Array is not "much like a pointer". Arrays can decay to pointers, but in a non-decaying context, it's still an array with a known size.
As mentioned in other answers, arrays are not pointers. They decay into pointers in some contexts, true, but only in some contexts.
int a[] = {1, 2, 3, 4, 5};
Type of a is int [5], an array with five elements of type int. In this case a pair of empty square brackets tell the compiler to deduce the number of elements, so you definition is equivalent to int a[5] = {1, 2, 3, 4, 5};.
If you are still not convinced, here is a piece of code that tries to make a compiler emit an error message containing the type of a:
template <typename T> struct Type;
int main()
{
int a[] = {1, 2, 3, 4, 5};
Type<decltype(a)> dummy;
}
g++ 5.3 emits
error: aggregate ‘Type<int [5]> dummy’ has incomplete type and cannot be defined
As you can see, decltype(a) is int [5].
cppreference.com contains a detailed explanation of range-based for loop. Your for loop is equivalent to:
{
auto && __range = a;
for (auto __begin = a, __end = a + 5; __begin != __end; ++__begin)
{
int i = *__begin;
std::printf("%d\n", i);
}
}
To summarize: T [N] is a type: an array with N elements of type T. N is an integral constant known at compile-time, so the compiler knows where the last element of the array is, and hence is able to generate a loop that iterates over all the elements.
If you want to know more about array decay, I suggest reading What is array decaying?.
The compiler knows everything it needs to know about that array
T arr[]
is an incomplete type, but it gets better and "feature complete" with the part on the right which is a list, a list of defined size, known to the compiler at compile time so it is statically checked and there you have it, you know the size, you even know the elements; what more do you need ?
Array are not pointers by the way, to better understand the problem you can tackle this from different angles, for example you should understand that when you pass an array to a function you are actually solving a problem that can't be solved neatly in C and C++, there is not void foo( T arr [] ), but you are forced to use void foo ( T * arr ) because you can't create a real interface that is arrays-only in C/C++ .
In my opinion, for (int i : a) only works when a is a vector of integers
You are wrong.
In above code, a is an array of integers which is much like a pointer to integer
You are wrong here, too.

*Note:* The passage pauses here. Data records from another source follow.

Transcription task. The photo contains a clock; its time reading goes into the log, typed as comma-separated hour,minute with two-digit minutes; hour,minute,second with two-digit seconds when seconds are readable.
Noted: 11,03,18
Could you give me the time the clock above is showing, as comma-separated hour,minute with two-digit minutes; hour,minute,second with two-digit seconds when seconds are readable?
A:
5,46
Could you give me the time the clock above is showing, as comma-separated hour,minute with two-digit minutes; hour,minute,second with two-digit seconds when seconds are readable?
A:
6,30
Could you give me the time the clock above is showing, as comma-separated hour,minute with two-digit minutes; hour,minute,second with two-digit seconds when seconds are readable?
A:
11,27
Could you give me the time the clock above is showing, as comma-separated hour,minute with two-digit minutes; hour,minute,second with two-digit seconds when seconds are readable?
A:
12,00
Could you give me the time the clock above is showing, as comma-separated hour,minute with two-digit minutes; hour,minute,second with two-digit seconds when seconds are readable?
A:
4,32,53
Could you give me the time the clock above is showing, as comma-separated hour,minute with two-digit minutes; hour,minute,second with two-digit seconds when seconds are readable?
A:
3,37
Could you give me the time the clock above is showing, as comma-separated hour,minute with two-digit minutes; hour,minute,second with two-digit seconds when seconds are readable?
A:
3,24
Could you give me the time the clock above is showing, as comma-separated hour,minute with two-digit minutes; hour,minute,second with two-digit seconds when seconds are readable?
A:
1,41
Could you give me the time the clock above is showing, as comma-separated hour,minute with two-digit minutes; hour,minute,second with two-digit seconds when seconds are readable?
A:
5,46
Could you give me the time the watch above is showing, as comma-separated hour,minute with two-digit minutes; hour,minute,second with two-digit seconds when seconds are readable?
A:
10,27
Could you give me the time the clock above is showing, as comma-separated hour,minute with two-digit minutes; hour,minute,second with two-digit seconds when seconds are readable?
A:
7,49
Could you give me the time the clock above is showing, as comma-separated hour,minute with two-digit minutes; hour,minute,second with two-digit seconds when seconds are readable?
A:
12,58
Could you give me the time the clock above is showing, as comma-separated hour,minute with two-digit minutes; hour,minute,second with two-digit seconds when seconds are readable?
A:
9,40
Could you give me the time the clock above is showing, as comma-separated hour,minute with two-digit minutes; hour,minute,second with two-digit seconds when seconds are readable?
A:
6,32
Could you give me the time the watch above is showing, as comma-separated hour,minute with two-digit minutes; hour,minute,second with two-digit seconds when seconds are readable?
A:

Arrays and pointers are two completely different things.
Why does this work?
Because that's what ranged-for does. It iterates over containers. An array is a container.
It's because it calls std::begin() and std::end(), which specializes for C arrays. This is from glibc's <range_access.h>:
template<class _Tp, size_t _Nm>
inline _Tp*
begin(_Tp (&__arr)[_Nm])
{ return __arr; }
template<class _Tp, size_t _Nm>
inline _Tp*
end(_Tp (&__arr)[_Nm])
{ return __arr + _Nm; }
Because the compiler respect the C++ standard. Draft n4296 explicitely says that range-based for statement are valid for plain arrays:
6.5.4 The range-based for statement [stmt.ranged]
For a range-based for statement of the form
for ( for-range-declaration : expression ) statement...
(1.1) — if _RangeT is an array type.... If _RangeT is an array of unknown size or an array of incomplete type, the program is ill-formed;
And int a[] = {1, 2, 3, 4, 5}; defines an array of 5 integers.